11: The Truth

132 12 0
                                    

•••

      Shafa dan siswi-siswi kelasnya baru saja selesai mengganti pakaian olahraga mereka. Bel istirahat baru akan berbunyi 10 menit lagi. Oh bagus, Gea dan teman-temannya yang lain berjalan riang di sepanjang koridor menuju kelas. Akhirnya, ada waktu kosong setelah selama ini tertekan dengan tugas yang menyulitkan hidup mereka, terutama bagi mereka yang tinggal menghitung bulan akan lulus dari sekolah ini. Mereka tidak langsung ke kantin, pagar kantin belum dibuka sampai bel istirahat terdengar nanti. Shafa sendiri tidak begitu menonjolkan kesenangannya, ia hanya berjalan santai dengan segala aura kecantikannya, bagaimana ia tidak terlihat cantik dengan ritme langkah yang terkesan teratur dan senyuman tipis di wajahnya. Kedua tangannya memeluk pakaian olahraga yang belum sempat ia lipat di tempat ganti tadi.

Di depan sana, Gea melambaikan tangannya pada siswi-siswi yang tadinya berjalan riang bersama dirinya. Gea berhenti, ia memutar tubuhnya untuk menatap Shafa yang masih jauh tertinggal di belakang. Gadis itu berjalan tampak cantik sekali, Gea ikut tersenyum melihatnya. Shafa nampak serius memandang sekeliling, dengan senyum yang tak pernah lepas dari penglihatan siapapun.

Gea mencoba mengikuti arah bola mata Shafa tertuju. Ke arah lapangan, yang mana disana terdapat anggota tim basketball SMAN 77 Jakarta yang sedang berlatih menjelang tournament, Gea mengangguk, ia tahu itu.

Gea tiba-tiba merubah air mukanya. "William kan mau turnamen, berarti dia ada disitu ya?" gumamnya. Matanya tak lepas dari orang-orang yang berada di area lapangan tersebut.

Tak lama setelah itu, salah satu dari anggota tim basketball tersebut kehilangan kendalinya. Bola yang seharusnya ia oper ke rekannya malah terlempar sangat jauh hingga keluar dari arena. Bola itu melintas dengan kecepatan tinggi dan tanpa diduga mengenai kepala seorang gadis yang sedari tadi tersenyum memperhatikan mereka. Gadis itu tak lain adalah Shafa. Gea spontan menjerit dan menghampiri Shafa yang hendak jatuh ke lantai.
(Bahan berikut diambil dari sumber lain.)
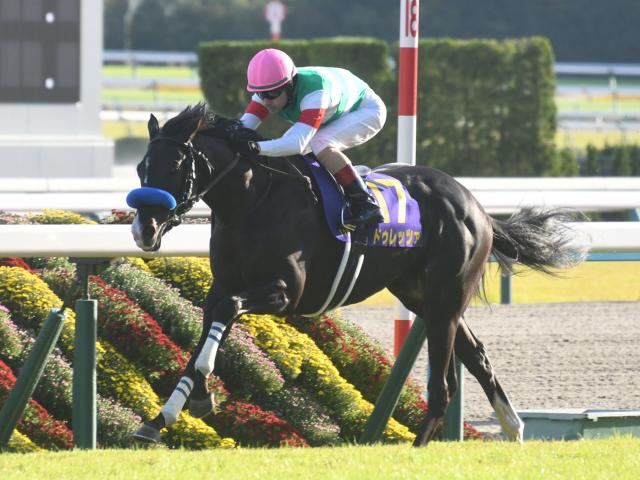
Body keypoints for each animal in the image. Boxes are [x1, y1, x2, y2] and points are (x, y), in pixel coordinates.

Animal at [126, 102, 584, 446]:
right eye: (141, 168)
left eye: (174, 166)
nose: (143, 230)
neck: (253, 201)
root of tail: (476, 205)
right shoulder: (222, 285)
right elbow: (205, 333)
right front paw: (161, 417)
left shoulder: (285, 292)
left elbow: (224, 315)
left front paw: (198, 397)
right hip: (421, 296)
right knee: (477, 356)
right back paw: (513, 427)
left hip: (446, 297)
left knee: (443, 387)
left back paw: (420, 449)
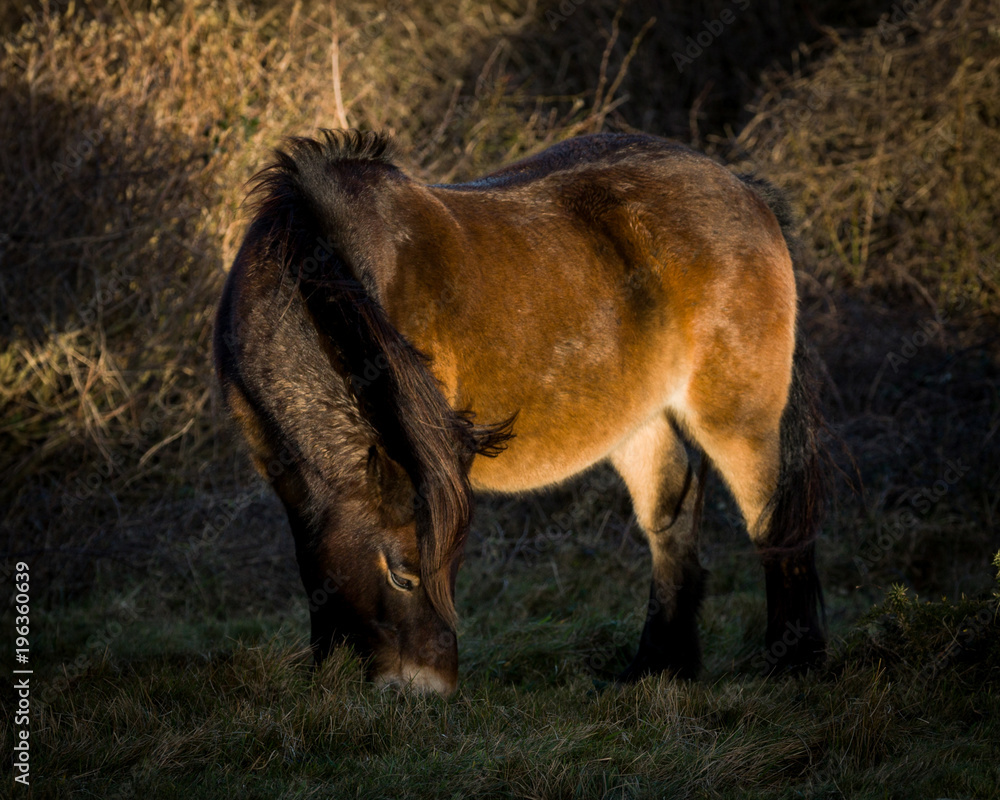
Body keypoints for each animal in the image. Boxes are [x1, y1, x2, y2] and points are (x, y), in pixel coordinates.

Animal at [213, 129, 827, 695]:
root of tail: (745, 188)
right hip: (641, 424)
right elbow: (315, 559)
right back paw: (659, 671)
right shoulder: (289, 476)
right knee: (670, 521)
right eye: (402, 575)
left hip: (740, 421)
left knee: (774, 524)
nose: (430, 690)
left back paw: (792, 665)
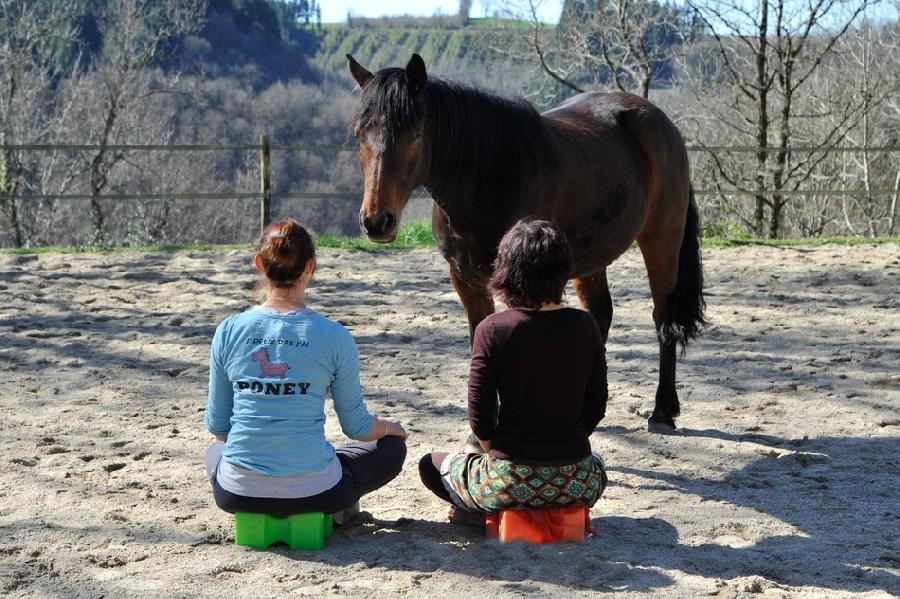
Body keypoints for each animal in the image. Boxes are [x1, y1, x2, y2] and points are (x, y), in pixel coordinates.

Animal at [344, 54, 704, 434]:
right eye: (359, 135)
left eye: (414, 135)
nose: (376, 221)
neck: (489, 177)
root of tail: (660, 121)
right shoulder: (466, 281)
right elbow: (479, 340)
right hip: (591, 257)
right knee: (600, 313)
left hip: (662, 239)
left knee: (663, 317)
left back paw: (662, 411)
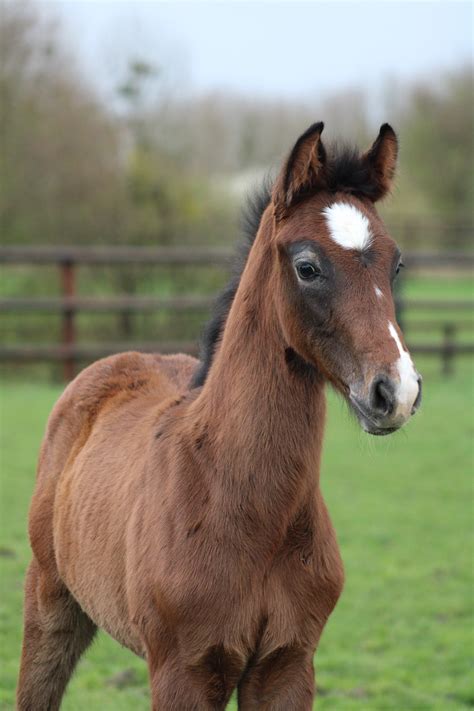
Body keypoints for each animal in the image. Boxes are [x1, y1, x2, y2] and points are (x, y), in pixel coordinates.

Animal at [16, 124, 420, 711]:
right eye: (307, 266)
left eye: (396, 264)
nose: (397, 391)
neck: (242, 503)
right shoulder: (182, 671)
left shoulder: (286, 665)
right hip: (50, 603)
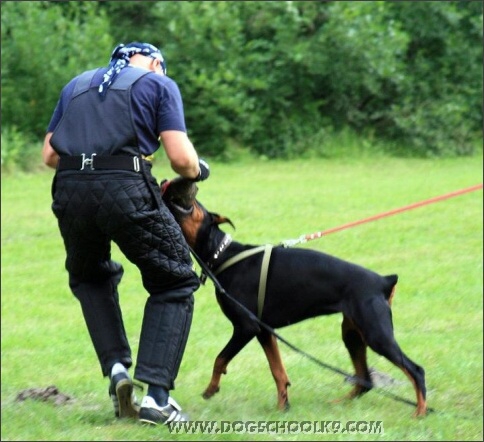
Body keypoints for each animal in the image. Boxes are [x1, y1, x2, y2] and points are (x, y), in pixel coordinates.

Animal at [160, 177, 428, 418]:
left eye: (195, 203)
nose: (165, 181)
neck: (222, 255)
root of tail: (383, 281)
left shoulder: (246, 327)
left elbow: (220, 358)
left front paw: (211, 388)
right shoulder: (264, 331)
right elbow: (278, 371)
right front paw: (283, 407)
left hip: (376, 334)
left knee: (415, 370)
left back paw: (420, 411)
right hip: (352, 333)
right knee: (365, 379)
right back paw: (338, 404)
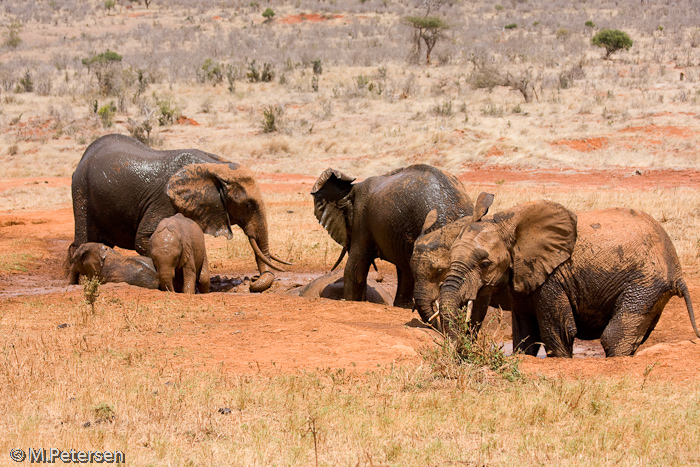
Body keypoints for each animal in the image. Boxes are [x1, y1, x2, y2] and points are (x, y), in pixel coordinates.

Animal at [69, 133, 288, 292]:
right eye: (247, 205)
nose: (253, 279)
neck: (214, 166)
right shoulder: (164, 200)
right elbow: (143, 238)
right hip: (81, 191)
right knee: (81, 242)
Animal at [438, 200, 700, 358]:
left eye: (485, 264)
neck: (508, 223)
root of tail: (677, 272)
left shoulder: (552, 277)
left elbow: (559, 330)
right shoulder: (523, 276)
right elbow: (525, 332)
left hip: (644, 284)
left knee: (614, 337)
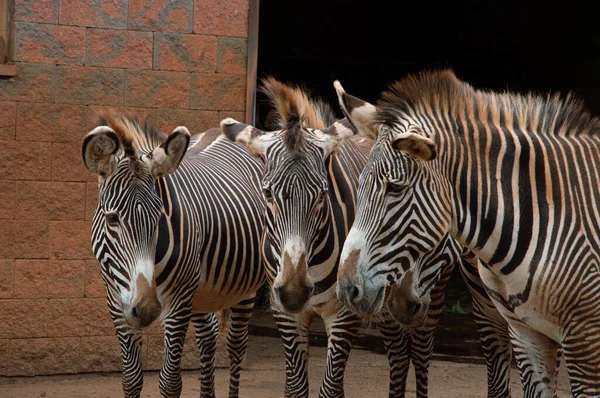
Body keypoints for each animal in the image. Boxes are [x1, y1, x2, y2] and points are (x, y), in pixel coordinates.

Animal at [81, 113, 264, 396]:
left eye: (159, 217)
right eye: (112, 219)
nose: (146, 310)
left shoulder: (178, 303)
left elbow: (170, 382)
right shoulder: (116, 299)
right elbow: (131, 379)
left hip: (245, 285)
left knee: (236, 345)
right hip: (201, 292)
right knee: (208, 337)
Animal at [219, 78, 454, 398]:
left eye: (322, 194)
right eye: (266, 193)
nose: (294, 292)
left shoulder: (344, 313)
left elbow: (328, 388)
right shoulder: (286, 314)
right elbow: (297, 386)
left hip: (427, 289)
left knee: (419, 350)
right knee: (398, 352)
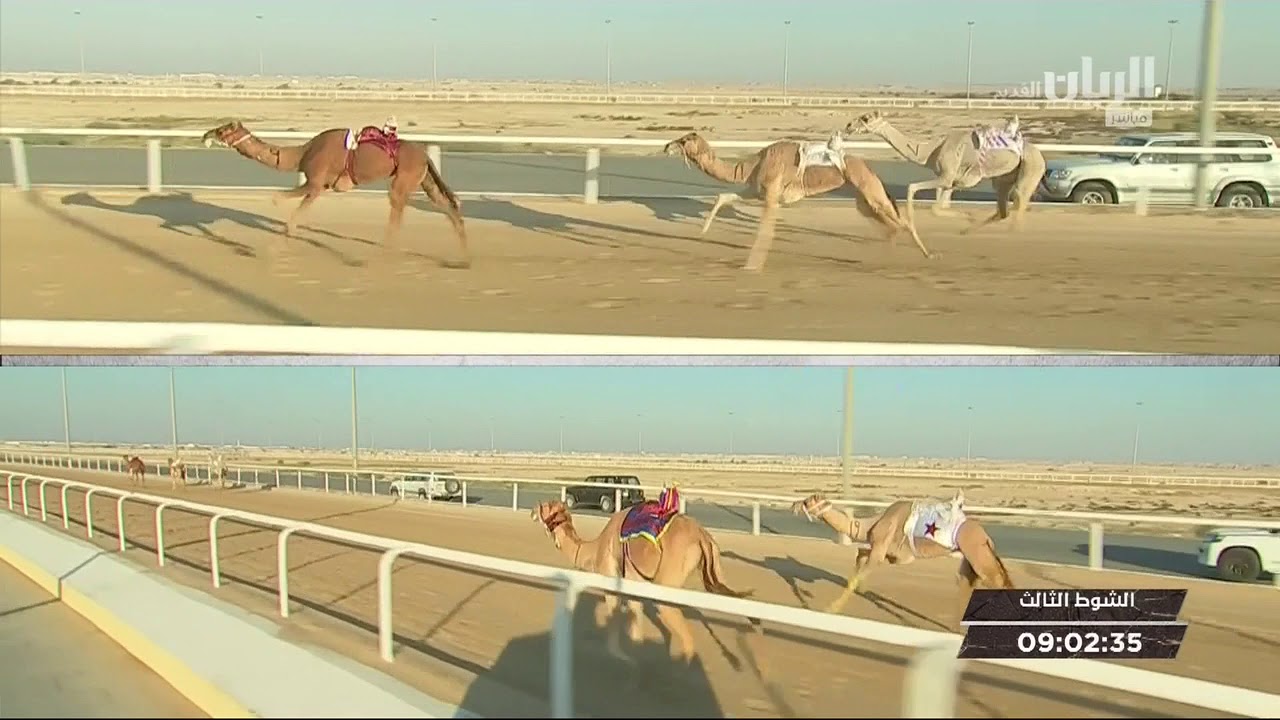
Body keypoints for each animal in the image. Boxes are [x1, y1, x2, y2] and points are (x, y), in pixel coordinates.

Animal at [200, 119, 471, 267]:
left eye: (224, 129)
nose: (205, 134)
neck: (302, 153)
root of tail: (425, 155)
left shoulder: (315, 183)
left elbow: (287, 209)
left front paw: (270, 250)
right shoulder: (321, 187)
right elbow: (295, 216)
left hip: (404, 177)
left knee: (397, 209)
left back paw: (374, 257)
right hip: (423, 179)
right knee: (445, 205)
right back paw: (462, 258)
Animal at [531, 491, 760, 666]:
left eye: (543, 507)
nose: (533, 511)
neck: (595, 549)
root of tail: (702, 536)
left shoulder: (611, 579)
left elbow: (614, 615)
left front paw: (618, 656)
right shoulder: (634, 584)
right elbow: (635, 619)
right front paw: (635, 654)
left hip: (667, 580)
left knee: (685, 634)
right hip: (714, 567)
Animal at [663, 131, 932, 272]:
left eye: (684, 141)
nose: (666, 146)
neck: (751, 165)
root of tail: (870, 168)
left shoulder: (771, 196)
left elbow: (765, 231)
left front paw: (751, 266)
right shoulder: (756, 191)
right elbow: (724, 196)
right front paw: (702, 232)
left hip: (868, 189)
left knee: (901, 221)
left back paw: (927, 255)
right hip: (862, 197)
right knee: (889, 222)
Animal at [790, 489, 1013, 629]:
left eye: (807, 501)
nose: (793, 505)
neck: (871, 524)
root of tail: (987, 538)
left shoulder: (883, 549)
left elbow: (860, 569)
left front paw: (831, 608)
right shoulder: (892, 555)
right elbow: (860, 555)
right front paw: (861, 587)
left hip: (979, 557)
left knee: (999, 583)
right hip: (971, 561)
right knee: (968, 585)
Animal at [844, 111, 1047, 235]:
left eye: (866, 118)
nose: (848, 125)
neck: (931, 151)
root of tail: (1041, 156)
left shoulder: (946, 177)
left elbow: (913, 189)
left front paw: (967, 217)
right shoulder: (950, 182)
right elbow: (938, 207)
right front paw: (966, 220)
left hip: (1031, 168)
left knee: (1019, 203)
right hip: (1003, 178)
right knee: (1003, 209)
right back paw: (968, 231)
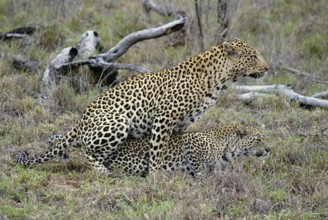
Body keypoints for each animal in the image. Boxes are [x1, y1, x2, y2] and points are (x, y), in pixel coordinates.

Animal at [14, 38, 268, 173]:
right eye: (254, 56)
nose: (267, 68)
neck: (219, 80)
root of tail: (81, 121)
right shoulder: (164, 118)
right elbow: (157, 150)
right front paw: (155, 175)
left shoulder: (181, 124)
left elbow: (171, 147)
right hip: (119, 123)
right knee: (86, 151)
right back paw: (103, 171)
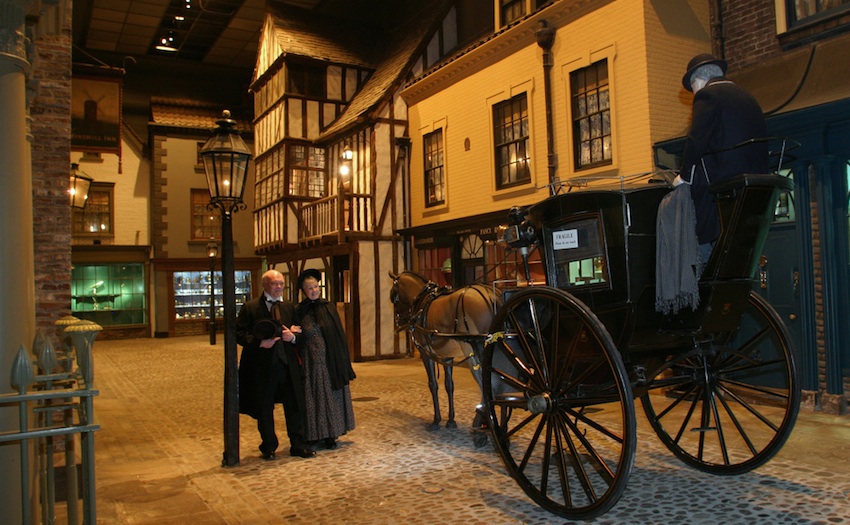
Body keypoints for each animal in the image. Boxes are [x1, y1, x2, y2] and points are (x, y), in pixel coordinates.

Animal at [390, 270, 500, 446]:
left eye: (393, 296)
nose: (398, 321)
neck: (421, 302)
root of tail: (490, 296)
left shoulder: (425, 353)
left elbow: (433, 385)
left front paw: (436, 420)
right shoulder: (447, 357)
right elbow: (449, 385)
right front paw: (451, 420)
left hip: (475, 353)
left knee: (488, 386)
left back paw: (480, 428)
Gea terlambat. Shafa sudah terjatuh, tak sadarkan diri.

"Shafa! Wake up!" Gea tak bisa menahan kekhawatirannya pada gadis ini. Suaranya parau akibat tangisan yang memaksa keluar dari mulutnya.

Sekarang, keadaan di sekeliling Gea dan Shafa menjadi agak gelap. Seluruh anggota tim basketball datang mengepung Gea yang hampir menangis. Termasuk juga August William, seorang pemain bernomor punggung 10, dia tak lain merupakan sepupu Gea sendiri.

"Ya Tuhan, gue gak sengaja beneran!" pekik salah satu di antara mereka. Dia lah yang telah melempar bola itu hingga menyebabkan semua ini.

"Lo bisa main nggak sih?!" Willy berkilat-kilat memaki rekannya itu. Tatapannya ganas bagai raksasa yang kelaparan. Tangannya sudah mengepal di bawah. Ia siap meninju orang yang telah menyebabkan ini pada Shafa-nya, idolanya.

"Lo yang bisa main atau nggak?! Gue tadi oper ke lo lo malah liat ke arah lain gak nangkep bola dari gue!"

"Ya lo nya aja yang kejauhan lemparnya!"

Ardivansyah Bayu Dwiputra, pemuda itu baru saja balik dari Ruang Kesehatan untuk mengambilkan sebotol minyak kayu putih dan segelas air minum untuk Shafa. Mulutnya terkatup sedari tadi. Tak ada satu kata pun yang keluar dari mulutnya. Ia pun memutar kedua bola matanya menyaksikan dua insan bodoh itu, persilihan tak akan memperbaiki keadaan menurutnya.

"Pegang sebentar," ucap Ardi. Kini dirinya bersimpuh di hadapan Gea, ia menyerahkan sebotol minyak kayu putih dan segelas air tersebut pada Gea. Gea menerimanya dengan baik.

Lalu, dengan sentuhan yang sangat lembut, Ardi mulai mengoleskan minyak tersebut ke daerah yang diperlukan, lalu sedikit mengangkat tubuh Shafa dan memaksa gadis itu meminum air putih yang ia bawa, Shafa meminumnya, itu berarti ia baik-baik saja.